HULL INSURANCE - Hull Insurance Covers the Hull & Torso of The Transportation Vehicle. It Covers Transportation Against Damages and Accidents.

MARINE CARGO INSURANCE - Marine Cargo Policy Refers to The Insurance of Goods Dispatched from The Country of Origin to The Country of Destination.

TYPES OF MARINE INSURANCE POLICIES

  • Floating Policy
  • Voyage Policy
  • Time Policy
  • Mixed Policy
  • Named Policy
  • Port Risk Policy
  • Fleet Policy
  • Single Vessel Policy
  • Blanket Policy

FLOATING POLICY - Floating in Marine Insurance policy, large exporters may opt for an open policy, also known as a blanket policy, instead of taking insurance separately for each shipment. An open policy is a one-time insurance that provides insurance cover against all shipments made during the agreed period, often a year. The exporter may need to declare periodically (say, once a month) the detail of all shipments made during the period, type of goods, modes of transport, destinations, etc.
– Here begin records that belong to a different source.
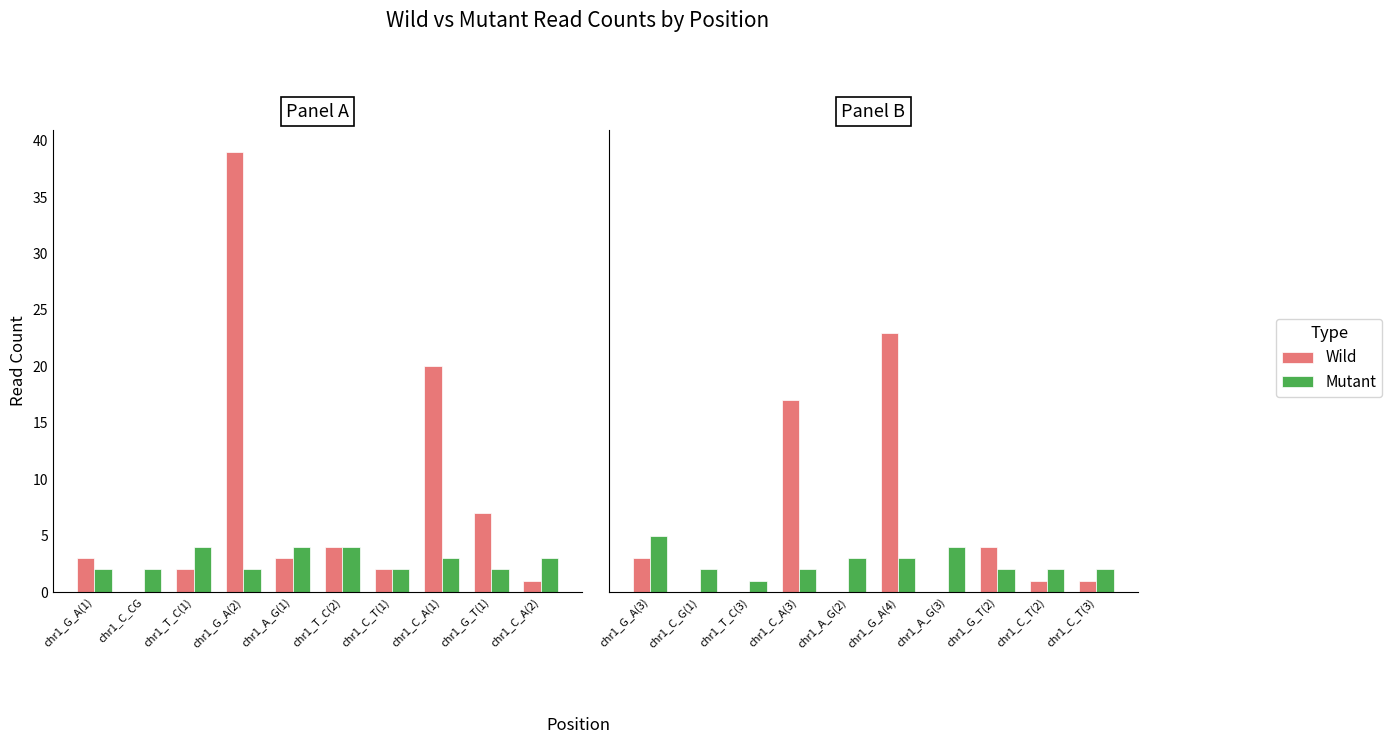

Between chr1_C_T(3) and chr1_G_T(2), which is larger?

chr1_G_T(2)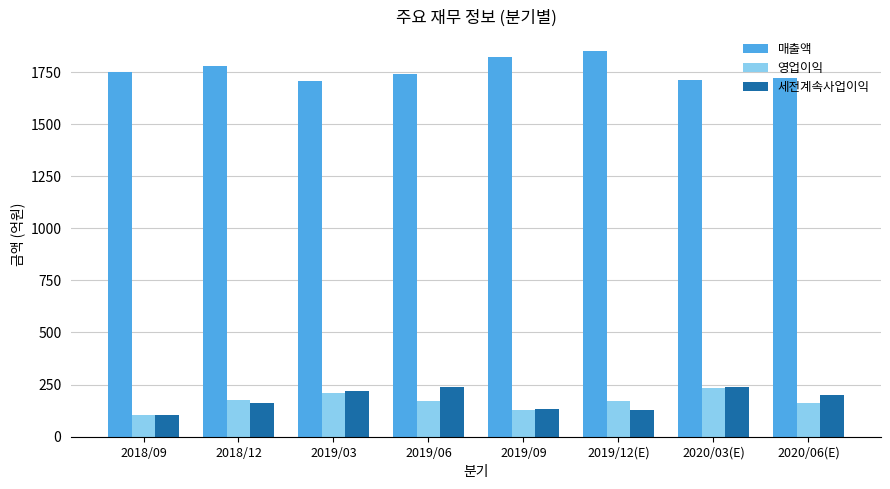

What is the value of the 영업이익 bar at the 7th from the left?

235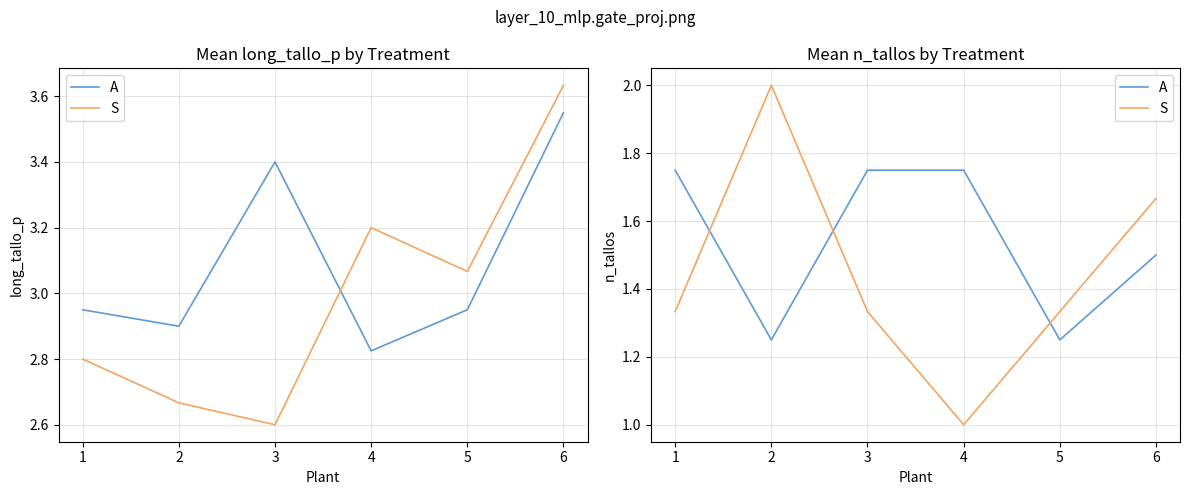

Between which two adjacent categories do A and S first intersect?

1 and 2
VOYAGE POLICY - A specific policy can be taken for a single lot or consignment only. The exporter needs to purchase insurance cover every time a shipment is sent overseas. The drawback is that extra effort and time is involved each time an exporter sends a consignment. With open policies, on the other hand, shipments are insured automatically.

TIME POLICY - Time policy in marine insurance is generally issued for a year’s period. One can issue for more than a year or they may extend to complete a specific voyage. But it is normally for a fixed period. Also, under marine insurance in India, time policy can be issued only once a year.

MIXED POLICY - Mixed policy is a mixture of two policies i.e., Voyage policy and Time policy.

NAMED POLICY - Named policy is one of the most popular policies in marine insurance policy. The name of the ship is mentioned in the insurance document, stating the policy issued is in the name of the ship.

PORT RISK POLICY - It is a policy taken to ensure the safety of the ship when it is stationed in a port.

FLEET POLICY - Several ships belonging to the company/owner are covered under one policy. Where it has the advantage of covering even the old ships. Its also the policy is a time-based policy.

SINGLE VESSEL POLICY - In single vessel policy only one vessel is covered under marine insurance policy.

BLANKET POLICY - In this policy, the owner has to pay the maximum protection amount at the time of buying the policy.